Task directions: Images embedded in the records are excluded; print everything else exactly as given.

Records to process:
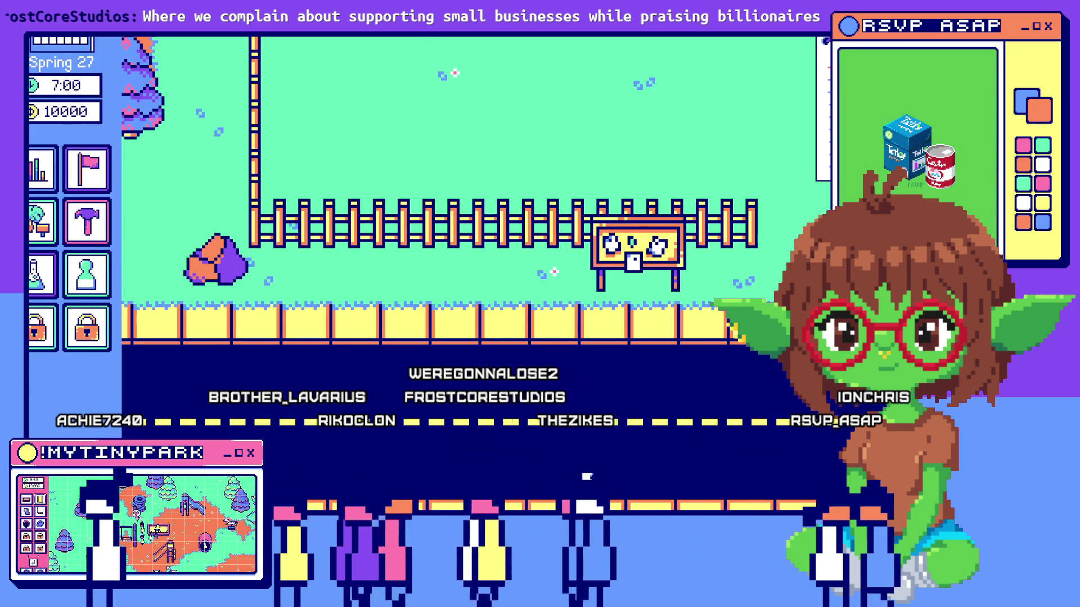
click(42, 274)
click(403, 62)
click(450, 72)
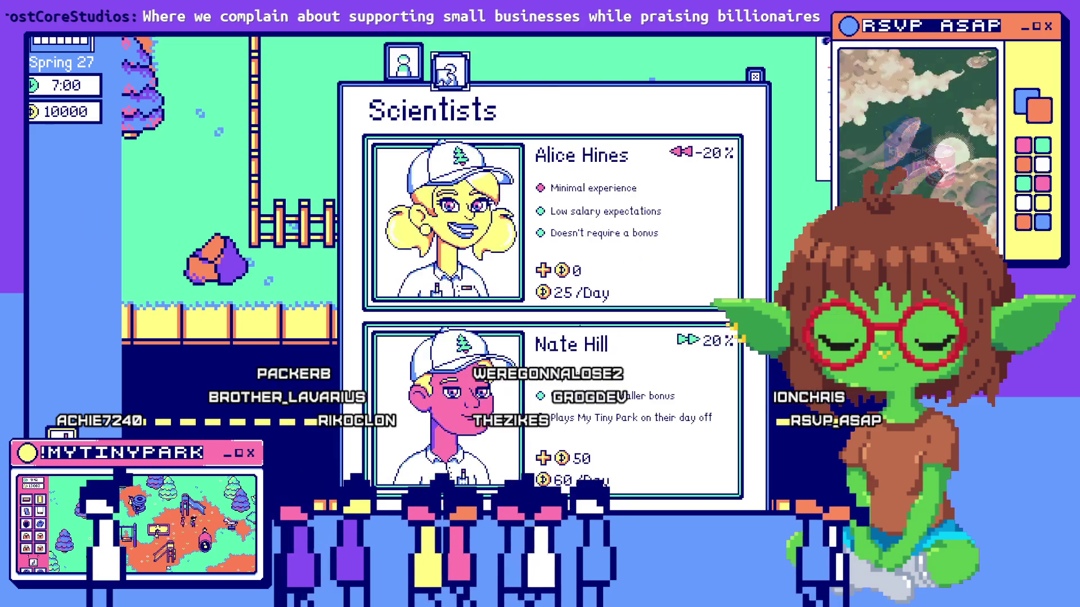
click(754, 76)
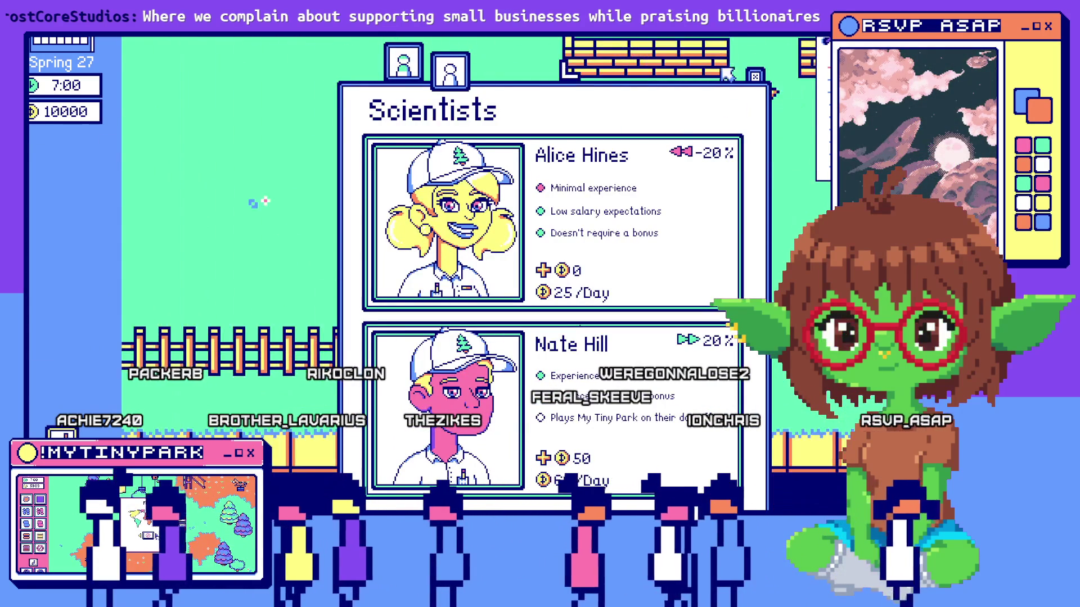
click(403, 62)
click(450, 71)
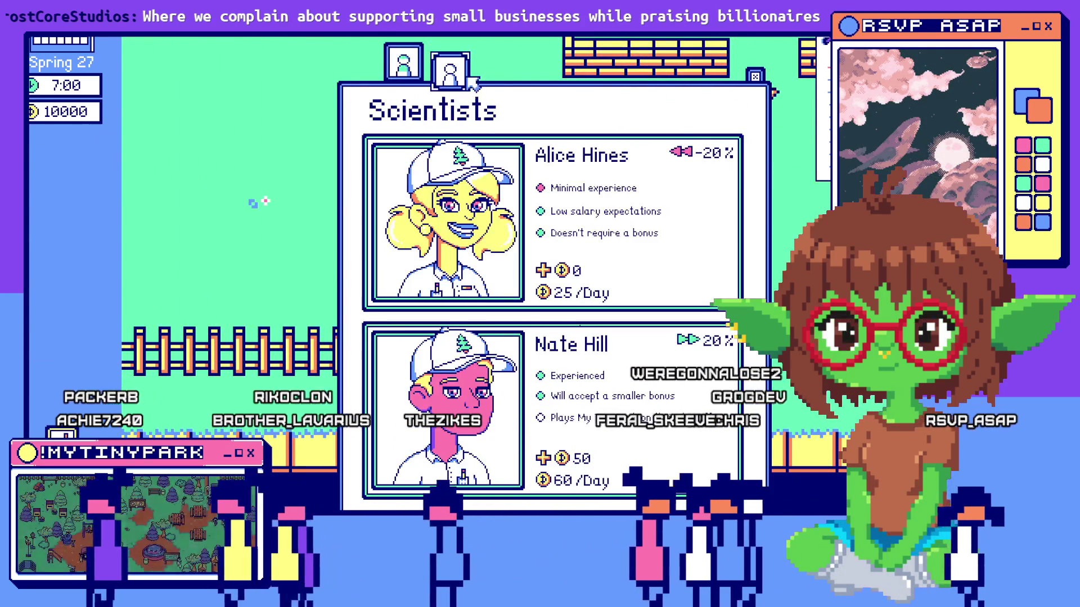
click(754, 76)
Place a Tool Shed in the park.
click(87, 221)
click(87, 169)
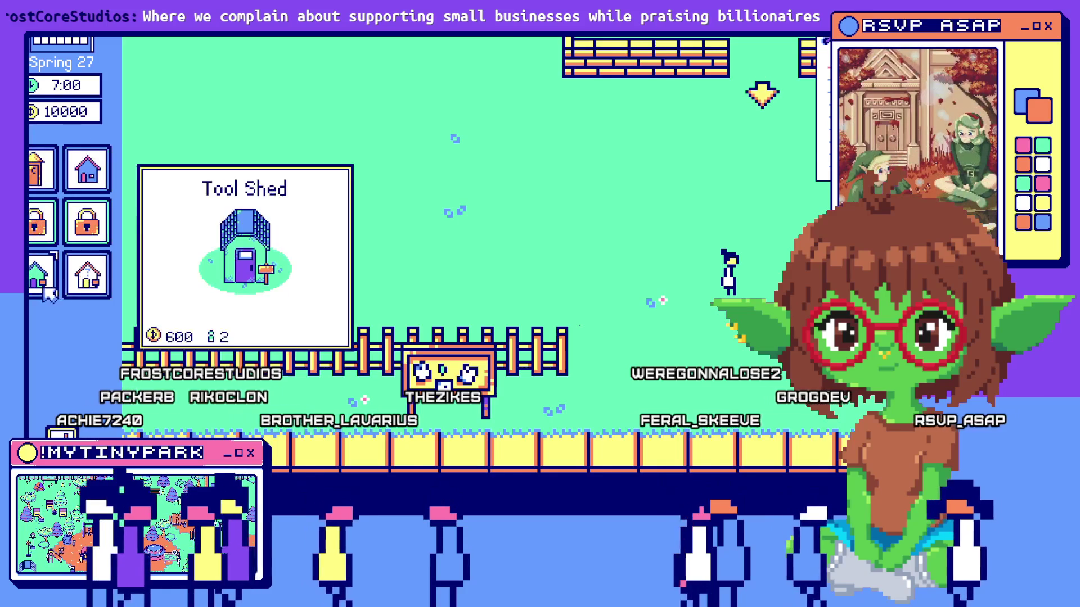
click(87, 169)
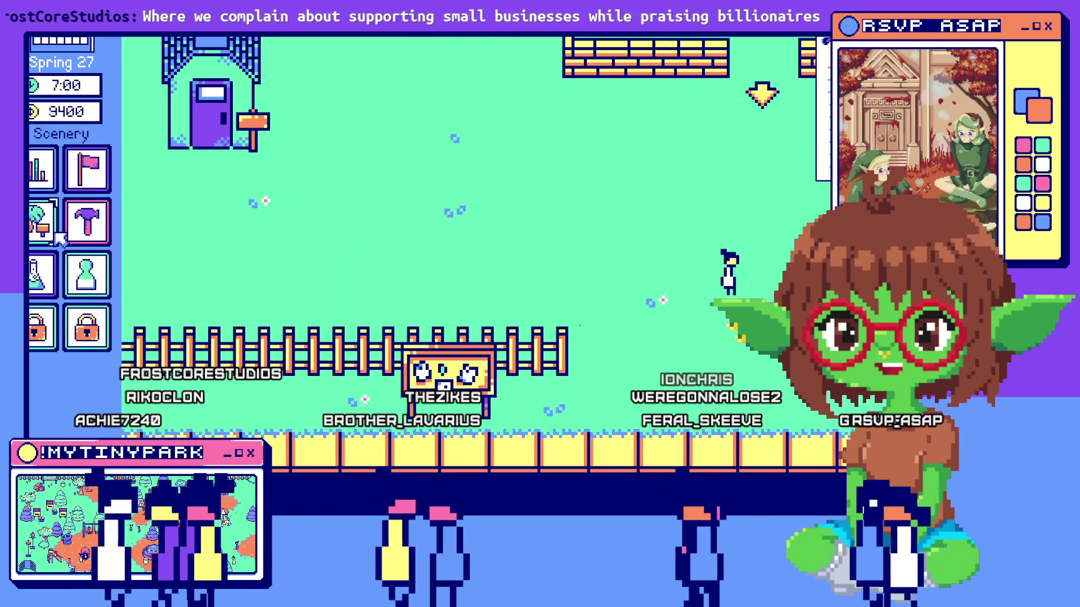
Reopen the hire-staff panel, flip between janitor and scientist lists, then close it.
key(s)
click(404, 63)
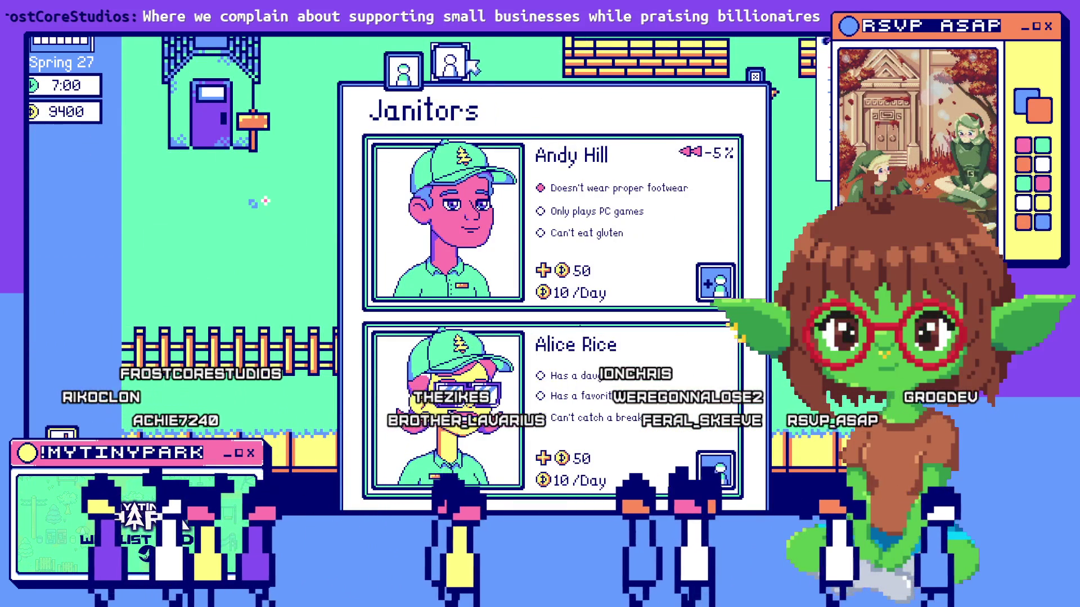
click(451, 79)
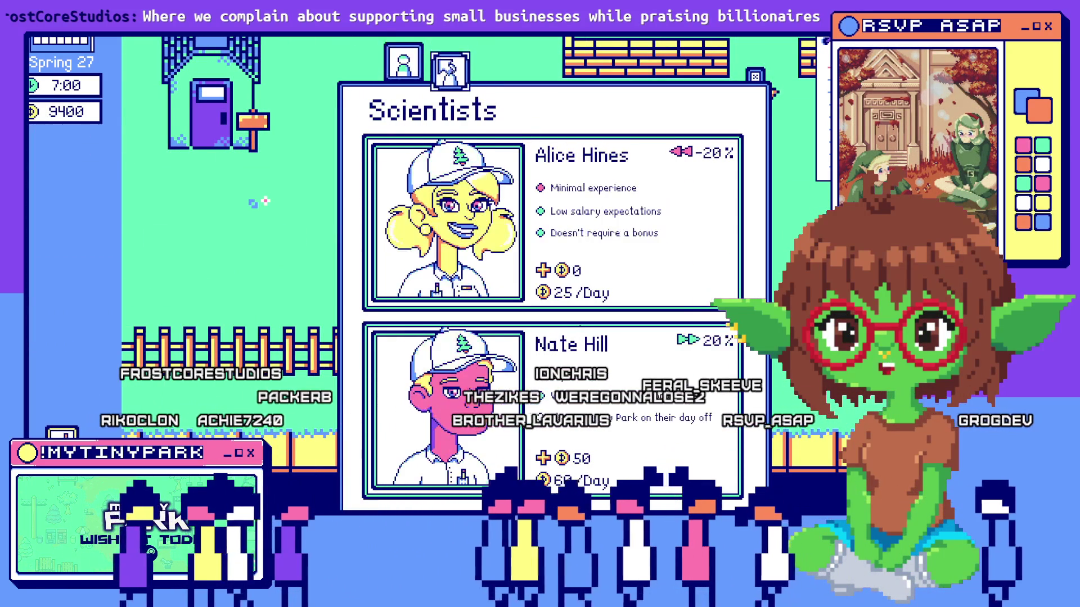
click(403, 62)
click(450, 73)
click(403, 63)
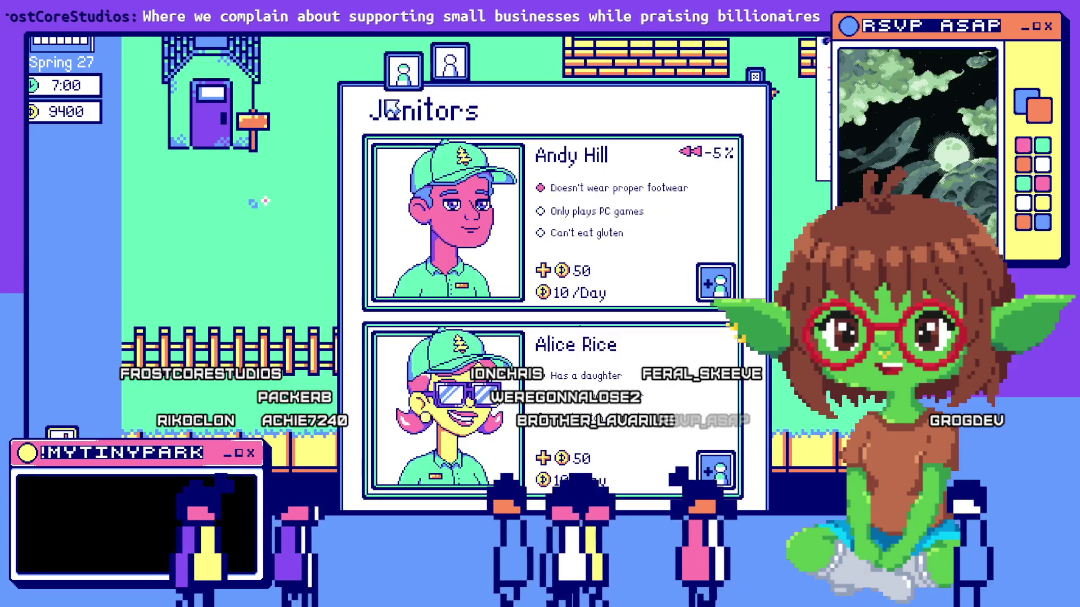
key(Escape)
Sell the old tool shed and place a Research Station.
click(236, 96)
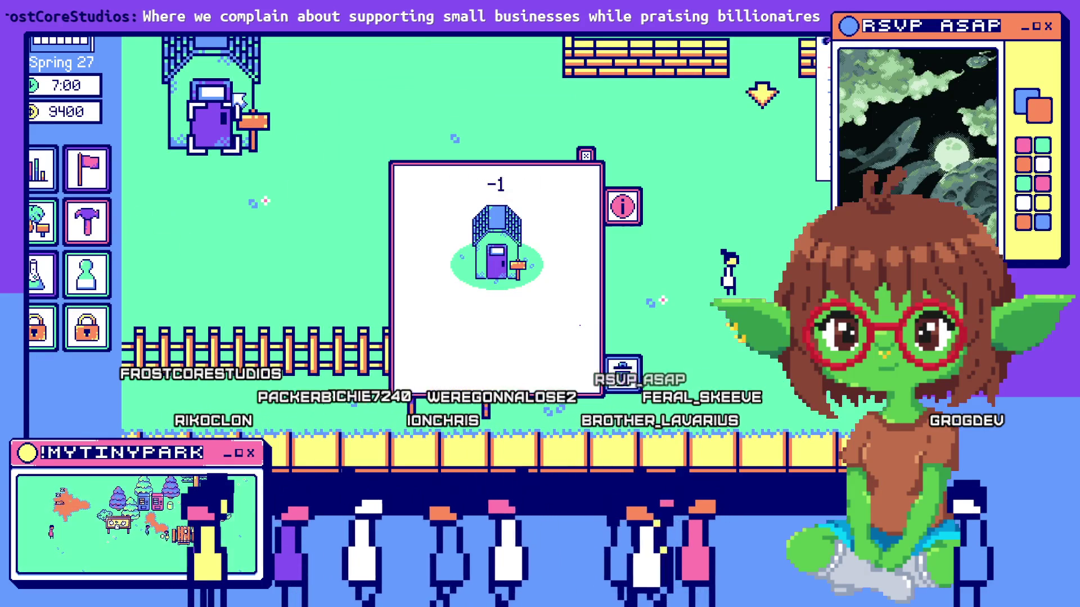
click(463, 364)
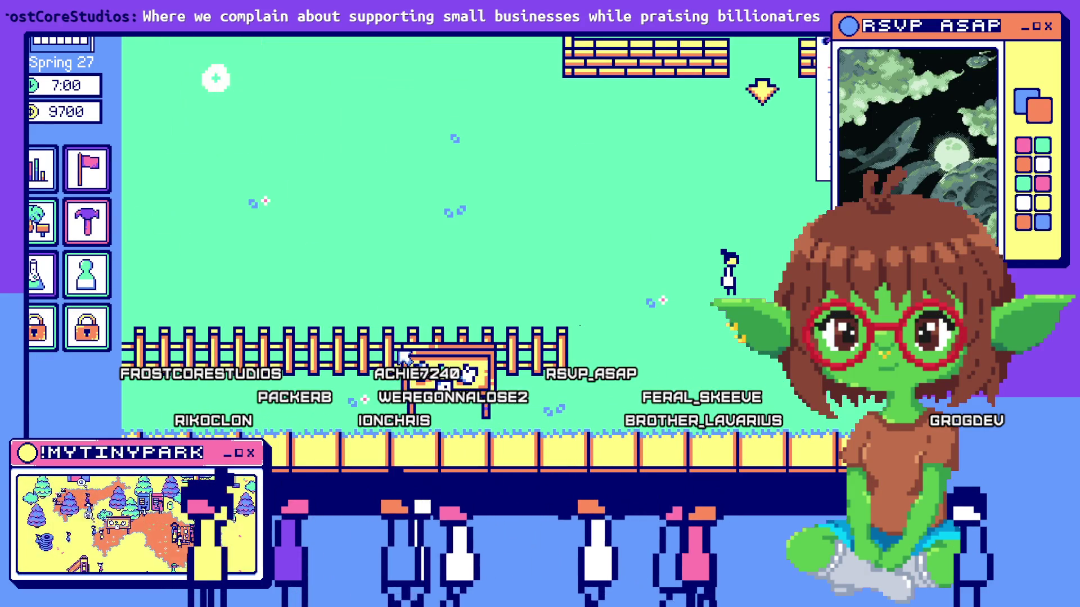
click(86, 246)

Response:
click(42, 274)
click(403, 62)
click(450, 72)
click(754, 76)
click(403, 62)
click(450, 71)
click(754, 76)
Place a Tool Shed in the park.
click(87, 221)
click(87, 169)
click(87, 169)
Reopen the hire-staff panel, flip between janitor and scientist lists, then close it.
key(s)
click(404, 63)
click(451, 79)
click(403, 62)
click(450, 73)
click(403, 63)
key(Escape)
Sell the old tool shed and place a Research Station.
click(236, 96)
click(463, 364)
click(86, 246)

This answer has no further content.